DATA FOR THIS EXERCISE -
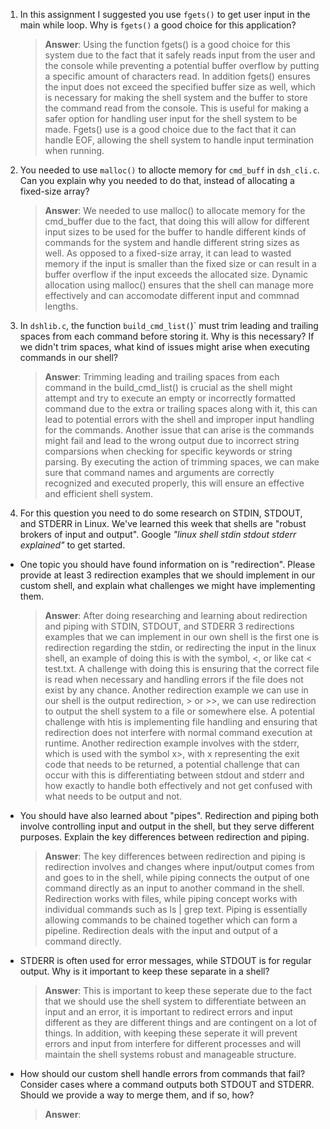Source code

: 1. In this assignment I suggested you use `fgets()` to get user input in the main while loop. Why is `fgets()` a good choice for this application?

    > **Answer**:  Using the function fgets() is a good choice for this system due to the fact that it safely reads
    input from the user and the console while preventing a potential buffer overflow by putting a specific amount of
    characters read. In addition fgets() ensures the input does not exceed the specified buffer size as well, which
    is necessary for making the shell system and the buffer to store the command read from the console. This is useful
    for making a safer option for handling  user input for the shell system to be made. Fgets() use is a good choice
    due to the fact that it can handle EOF, allowing the shell system to handle input termination when running.  

2. You needed to use `malloc()` to allocte memory for `cmd_buff` in `dsh_cli.c`. Can you explain why you needed to do that, instead of allocating a fixed-size array?

    > **Answer**: We needed to use malloc() to allocate memory for the cmd_buffer due to the fact, that doing this will allow for different
    input sizes to be used for the buffer to handle different kinds of commands for the system and handle different string sizes as well. 
    As opposed to a fixed-size array, it can lead to wasted memory if the input is smaller than the fixed size or can result in a buffer 
    overflow if the input exceeds the allocated size. Dynamic allocation using malloc() ensures that the shell can manage more effectively
    and can accomodate different input and commnad lengths. 


3. In `dshlib.c`, the function `build_cmd_list(`)` must trim leading and trailing spaces from each command before storing it. Why is this necessary? If we didn't trim spaces, what kind of issues might arise when executing commands in our shell?

    > **Answer**:  Trimming leading and trailing spaces from each command in the build_cmd_list() is crucial as the shell might attempt
    and try to execute an empty or incorrectly formatted command due to the extra or trailing spaces along with it, this can lead to 
    potential errors with the shell and improper input handling for the commands. Another issue that can arise is the commands might fail
    and lead to the wrong output due to incorrect string comparsions when checking for specific keywords or string parsing. By executing
    the action of trimming spaces, we can make sure that command names and arguments are correctly recognized and executed properly, this 
    will ensure an effective and efficient shell system. 

4. For this question you need to do some research on STDIN, STDOUT, and STDERR in Linux. We've learned this week that shells are "robust brokers of input and output". Google _"linux shell stdin stdout stderr explained"_ to get started.

- One topic you should have found information on is "redirection". Please provide at least 3 redirection examples that we should implement in our custom shell, and explain what challenges we might have implementing them.

    > **Answer**:  After doing researching and learning about redirection and piping with STDIN, STDOUT, and STDERR 3 redirections examples that we can 
    implement in our own shell is the first one is redirection regarding the stdin, or redirecting the input in the linux shell, an example of doing
    this is with the symbol, <, or like cat < test.txt. A challenge with doing this is ensuring that the correct file is read when necessary and handling
    errors if the file does not exist by any chance. Another redirection example we can use in our shell is the output redirection, > or >>, we can use
    redirection to output the shell system to a file or somewhere else. A potential challenge with htis is implementing file handling and ensuring that
    redirection does not interfere with normal command execution at runtime. Another redirection example involves with the stderr, which is used with the
    symbol x>, with x representing the exit code that needs to be returned, a potential challenge that can occur with this is differentiating between
    stdout and stderr and how exactly to handle both effectively and not get confused with what needs to be output and not. 
    

- You should have also learned about "pipes". Redirection and piping both involve controlling input and output in the shell, but they serve different purposes. Explain the key differences between redirection and piping.

    > **Answer**:  The key differences between redirection and piping is redirection involves and changes where input/output comes from and goes to in the
    shell, while piping connects the output of one command directly as an input to another command in the shell. Redirection works with files, while
    piping concept works with individual commands such as ls | grep text. Piping is essentially allowing commands to be chained together which can form
    a pipeline. Redirection deals with the input and output of a command directly.

- STDERR is often used for error messages, while STDOUT is for regular output. Why is it important to keep these separate in a shell?

    > **Answer**:  This is important to keep these seperate due to the fact that we should use the shell system to differentiate between an input
    and an error, it is important to redirect errors and input different as they are different things and are contingent on a lot of things. In addition,
    with keeping these seperate it will prevent errors and input from interfere for different processes and will maintain the shell systems robust and
    manageable structure.

- How should our custom shell handle errors from commands that fail? Consider cases where a command outputs both STDOUT and STDERR. Should we provide a way to merge them, and if so, how?

    > **Answer**:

TASK - Working from the material above, restate word for word the lines between the line with "input from the" and the line with "is necessary for", both included, and only those.

WRITTEN ANSWER -
    input from the user and the console while preventing a potential buffer overflow by putting a specific amount of
    characters read. In addition fgets() ensures the input does not exceed the specified buffer size as well, which
    is necessary for making the shell system and the buffer to store the command read from the console. This is useful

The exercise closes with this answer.